Beer rises threaten to worsen consumption slump

Czech brewers are predicting their worst year in two decades. Beer consumption during the first six months of the year fell by 12 percent with per capita beer consumption falling from 160 litres to around 140 litres. The Czech Beer and Malt Association says the year end percentage drop could exceed 12 percent. In spite of weak demand, the country’s second biggest brewer Staropramen this week announced that it will raise the price of draught beer by an average 4.5 percent from November. Market leader Plzeňský Prazdroj is weighing up how fast to follow that move.

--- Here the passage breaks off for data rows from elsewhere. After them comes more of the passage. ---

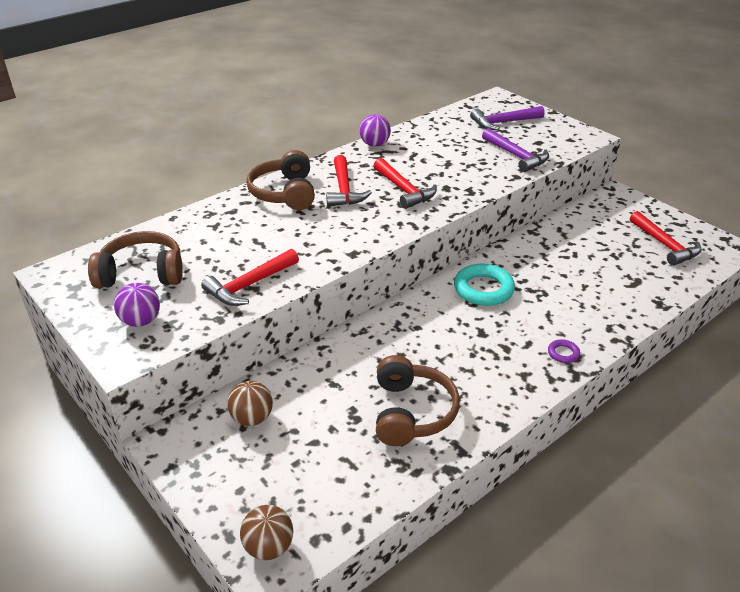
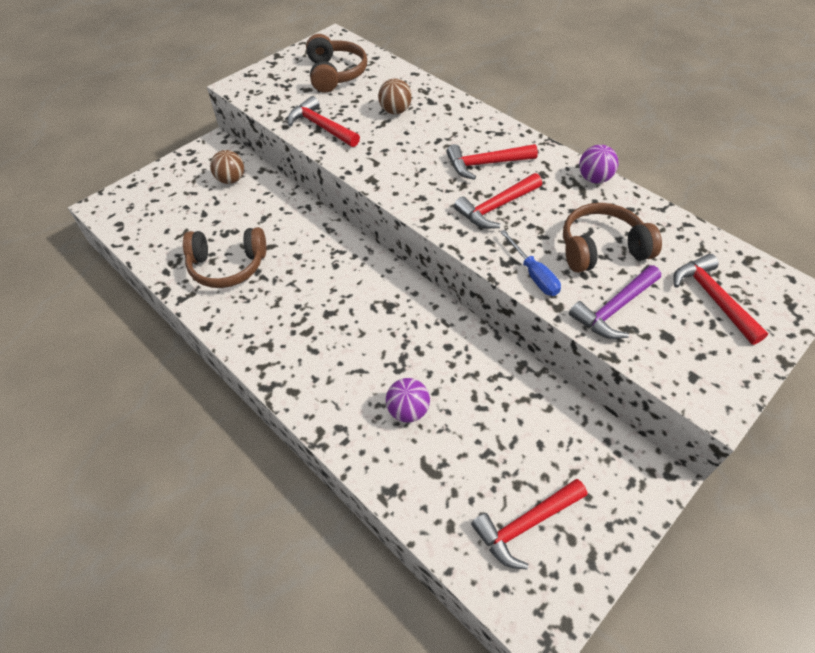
camera: 85 degrees right, 15 degrees up
(141, 321) = (277, 84): purple ball -> purple ball (408, 410)
(268, 547) = (118, 203): brown ball -> brown ball (395, 111)
(284, 193) = (469, 127): brown headphones -> brown headphones (601, 248)
(483, 289) = (399, 315): turquoise ring -> none
(484, 182) = (533, 274): none -> blue screwdriver
(503, 123) = (712, 298): purple hammer -> red hammer
(563, 353) = (298, 379): purple ring -> none

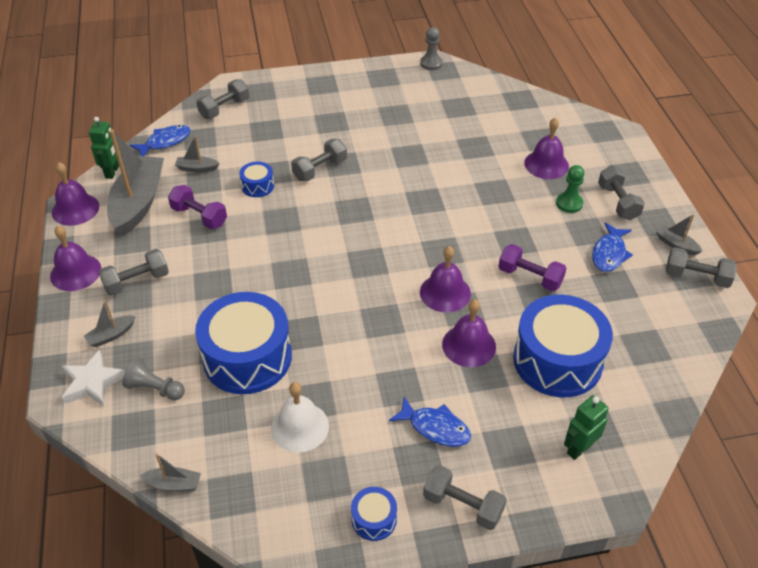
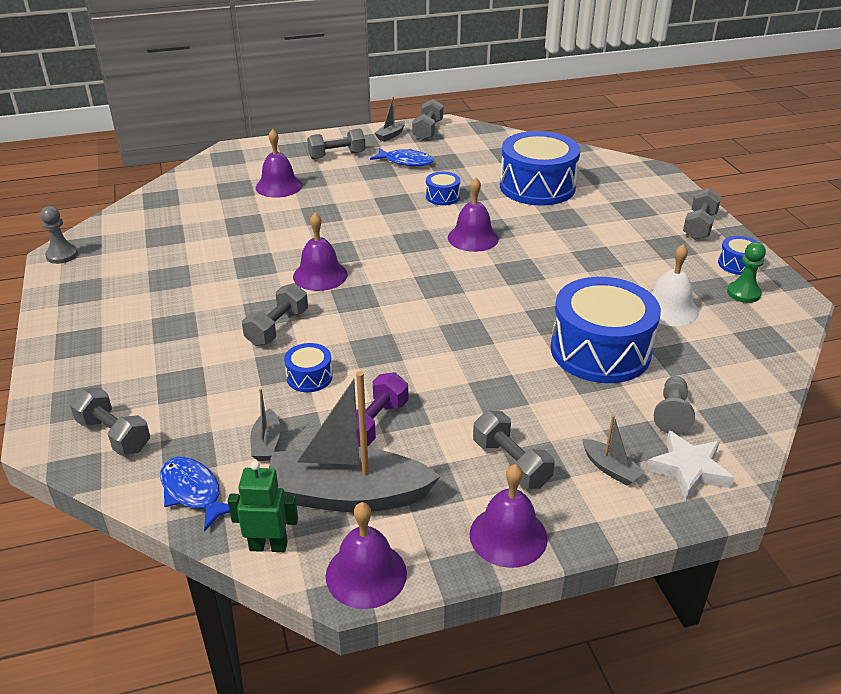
camera: 95 degrees left, 10 degrees down
(173, 484) = (777, 379): grey boat -> none
(320, 169) = (277, 328): grey dumbbell -> grey dumbbell turned 75 degrees clockwise
(435, 428) = (633, 239): blue fish -> none
(469, 345) = (535, 225): purple bell -> purple bell (320, 275)
(530, 277) = (442, 197): purple dumbbell -> blue drum
(569, 203) = (339, 177): green pawn -> green pawn (743, 293)
(579, 448) = (620, 181): green robot -> none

Prima ups ad charges in spite of unclear ad outlook

The country’s second biggest commercial television station, Prima, has announced that its ad charges will climb by 10 percent from the start of next year. The broadcaster says the increase is based on an upturn in demand after the sector was one of the worst hit by the economic downturn when heavy discounts were offered to advertisers. But the commercial TV outlook is far from clear, with some predicting the downturn is set to continue into next year. Nine month revenues for the biggest commercial station, Nova, announced this week show that they are still trailing those for 2009.

Škoda Auto posts record sales to September, doubles profits

But there is no doubt about recovery at the country’s biggest car maker Škoda Auto. Net profits more than doubled in the first nine months of the year to over 6.0 billion crowns, around 336 million US dollars, compared with the same period in 2009. Total turnover was up just over 16 percent at 160 billion crowns with a nine month record of almost 569,000 cars sold. Škoda Auto’s board chairman repeated the target of doubling car production to around 1.5 million cars a year with a 10-strong portfolio of models within a decade.

Forced home auctions double as banks deal with worsening mortgage default problem

Photo: archive of Radio Prague
Banks are turning more and more to forced auctions of homes as a rising number of Czech families find they cannot repay mortgages. The proportion of badly performing home loans rose to just over 3.0 percent at the end of August, around double the total a year earlier. And banks are increasingly turning to forced auctions of properties where there is no chance debtors can repay loans. The number of forced auctions climbed to over 600 in the year to September ― more than double the total for the whole of 2009 ― with banks predicting even more forced sales in 2011.

Biomass starts to eclipse solar as next renewable power problem

Photo: European Commission
Hot from putting the lid on an expensive solar power boom which threatened to increase electricity prices next year by more than 20 percent, the Czech government is now seeking to head off other costly surges in renewable power. Prime Minister Petr Nečas has pinpointed incentives for burning biomass for power generation as the next likely problem area and called for a commission to monitor developments. One problem is that the Ministry of Industry has itself selected biomass as one of the most promising areas for development as it shifts the renewables burden away from solar power.